EP: Words have always been connected with magic. Those witches in Macbeth speak, of course, in poetry! It is through the spell of language that they cast their influence upon the world. If we read John’s gospel, it is a word, rather the Word, that calls creation into being. Is it the laying on of hands that heals or the words spoken by the healer, or some interchange between the two? I don’t know. For me, the poem is a place to investigate, to speculate on, that which I don’t quite know: not a vessel for thought, but a vehicle for thinking.
AMK: My next question concerns craft and form, which I’d be foolish not to ask about considering the “not a lid mis-threaded;” the “nails countersunk.” The book in which this poem appears, “Reliquaries,” consists of five sections, each of 10 poems, each poem composed of four sections, each section composed of five long lines, which often flow beyond the right margins and thus have the appearance of indented lines.
It’s hard not to think of the Russian matrioshka nesting doll, which, when opened, contains another smaller, identical doll, within which is another smaller, identical doll, within which, etc, etc…
Looking at this poem, we are presented with four different and, yet, almost identical ways of looking at the same moment of verse. While I would never claim you had the matrioshka doll in mind, and while I would never ask you to “explain” the form of your poetry, it would be interesting to hear your thoughts on how you conceived of this book, this form, and what you think of form in regards to its importance in poetry in general. Is poetry without form, in fact, “playing tennis without a net?”
EP: I like the idea of nesting dolls and your description of the form of the book, the individual poems, and each poem’s four sections seems apt. The title of the book is RELIQUARIES. I saw each of the fifty poems as a reliquary and I saw each five line section as a kind of relic—of memory, language, things felt. . . held within the reliquary. What is a relic but something we might have overlook that for our not overlooking is given value, imbued with significance, and even at times, sacredness.
AMK: I want to thank you for your time. My last question maybe a bit off topic, but I think it’s worth looking into.
I graduated from Virginia Tech in 2003. You, of course, teach at George Mason University in Virginia, just outside D.C. I remember making the four hour drive fairly often as an undergrad to GMU because some fool told us there were more girls there than at VT. I think we were more moved to the trip, to taking to the road, in search of whatever was to be found, female or not.

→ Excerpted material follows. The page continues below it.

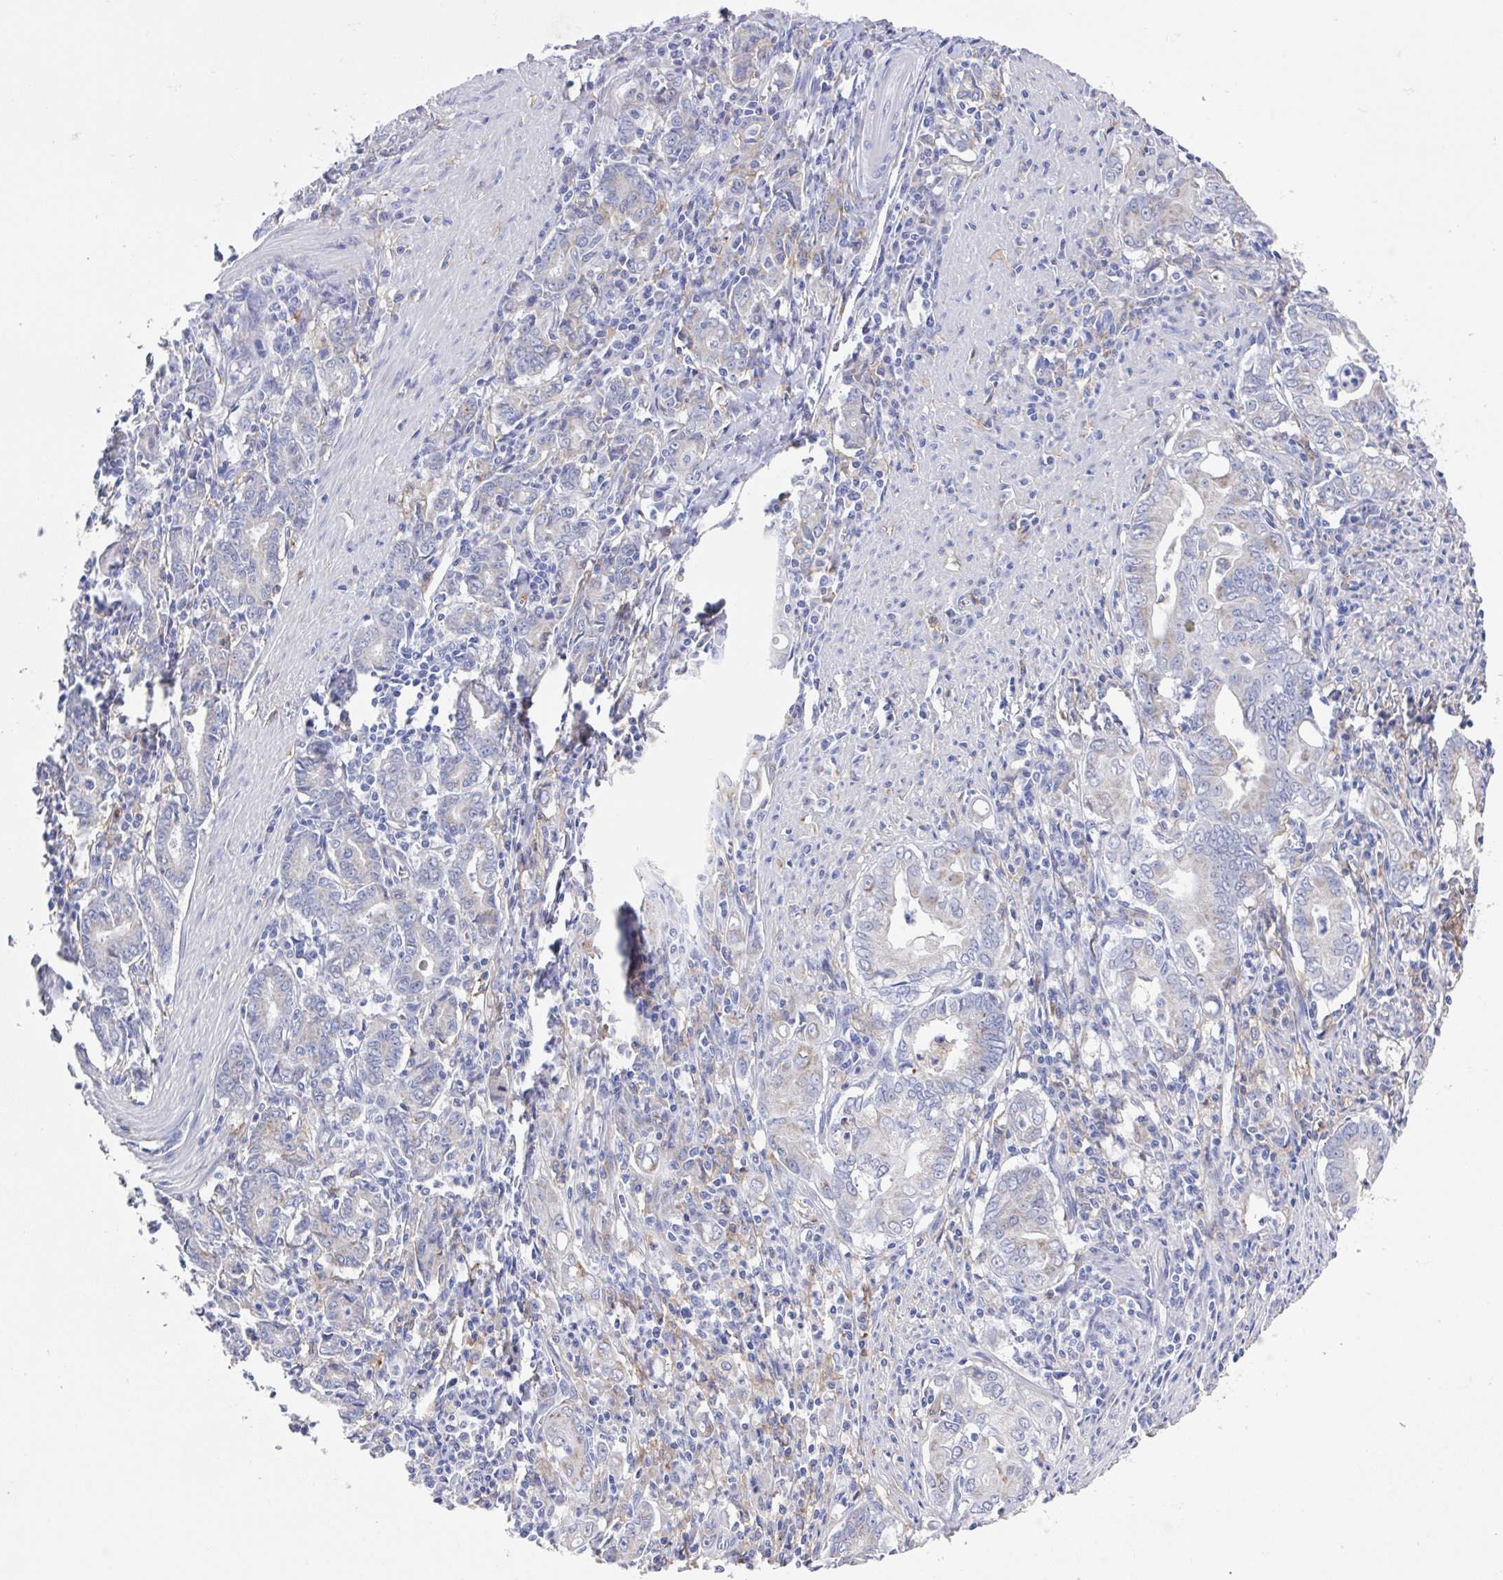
{"staining": {"intensity": "negative", "quantity": "none", "location": "none"}, "tissue": "stomach cancer", "cell_type": "Tumor cells", "image_type": "cancer", "snomed": [{"axis": "morphology", "description": "Adenocarcinoma, NOS"}, {"axis": "topography", "description": "Stomach, upper"}], "caption": "Stomach cancer (adenocarcinoma) was stained to show a protein in brown. There is no significant expression in tumor cells.", "gene": "FCGR3A", "patient": {"sex": "female", "age": 79}}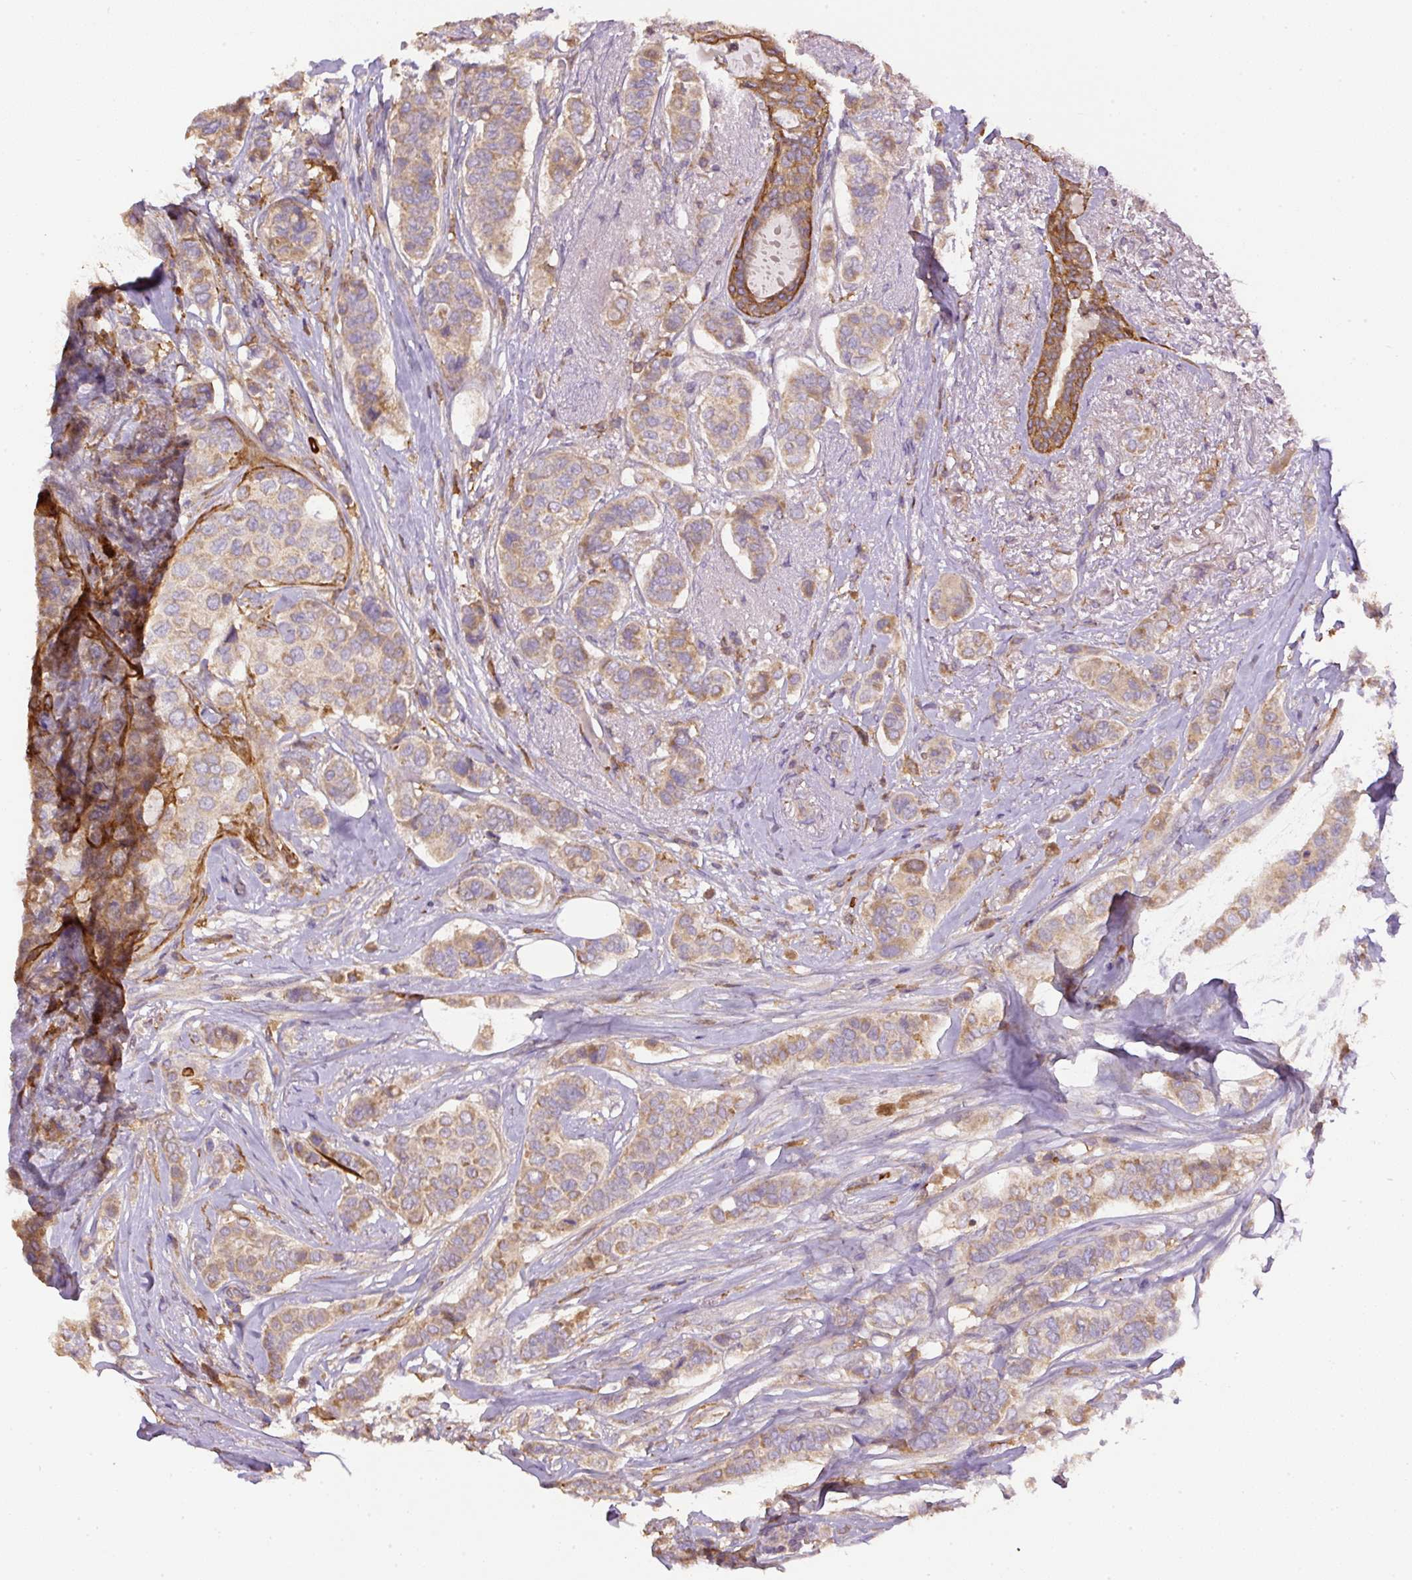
{"staining": {"intensity": "moderate", "quantity": "<25%", "location": "cytoplasmic/membranous"}, "tissue": "breast cancer", "cell_type": "Tumor cells", "image_type": "cancer", "snomed": [{"axis": "morphology", "description": "Lobular carcinoma"}, {"axis": "topography", "description": "Breast"}], "caption": "High-magnification brightfield microscopy of breast cancer (lobular carcinoma) stained with DAB (brown) and counterstained with hematoxylin (blue). tumor cells exhibit moderate cytoplasmic/membranous positivity is appreciated in about<25% of cells.", "gene": "DAPK1", "patient": {"sex": "female", "age": 51}}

I’m not going to claim that being four hours from Virginia Tech means you are intimately connected with the events there just a few months ago, but, being a poet, what is your connection to critical events in American…culture…history? Do you find yourself reacting poetically, or wanting to react poetically when things like Katrina, Virginia, Virginia Tech, or 9-11 occur?
EP: Before I am ever a poet on any given day, I am many other things—a father, a husband, a dog-owner, a teacher, and of course, a citizen. Some of my poems directly confront the moment in history we find ourselves in, for instance, a poem called “History” in ORACLE FIGURES, while other address things more indirectly, for instance, a poem in my forthcoming new and selected poems, called “Between Wars.” “The world is too much with us,” as Wordsworth argued, “late and soon.” There is no ignoring what you can called rightly “critical events.”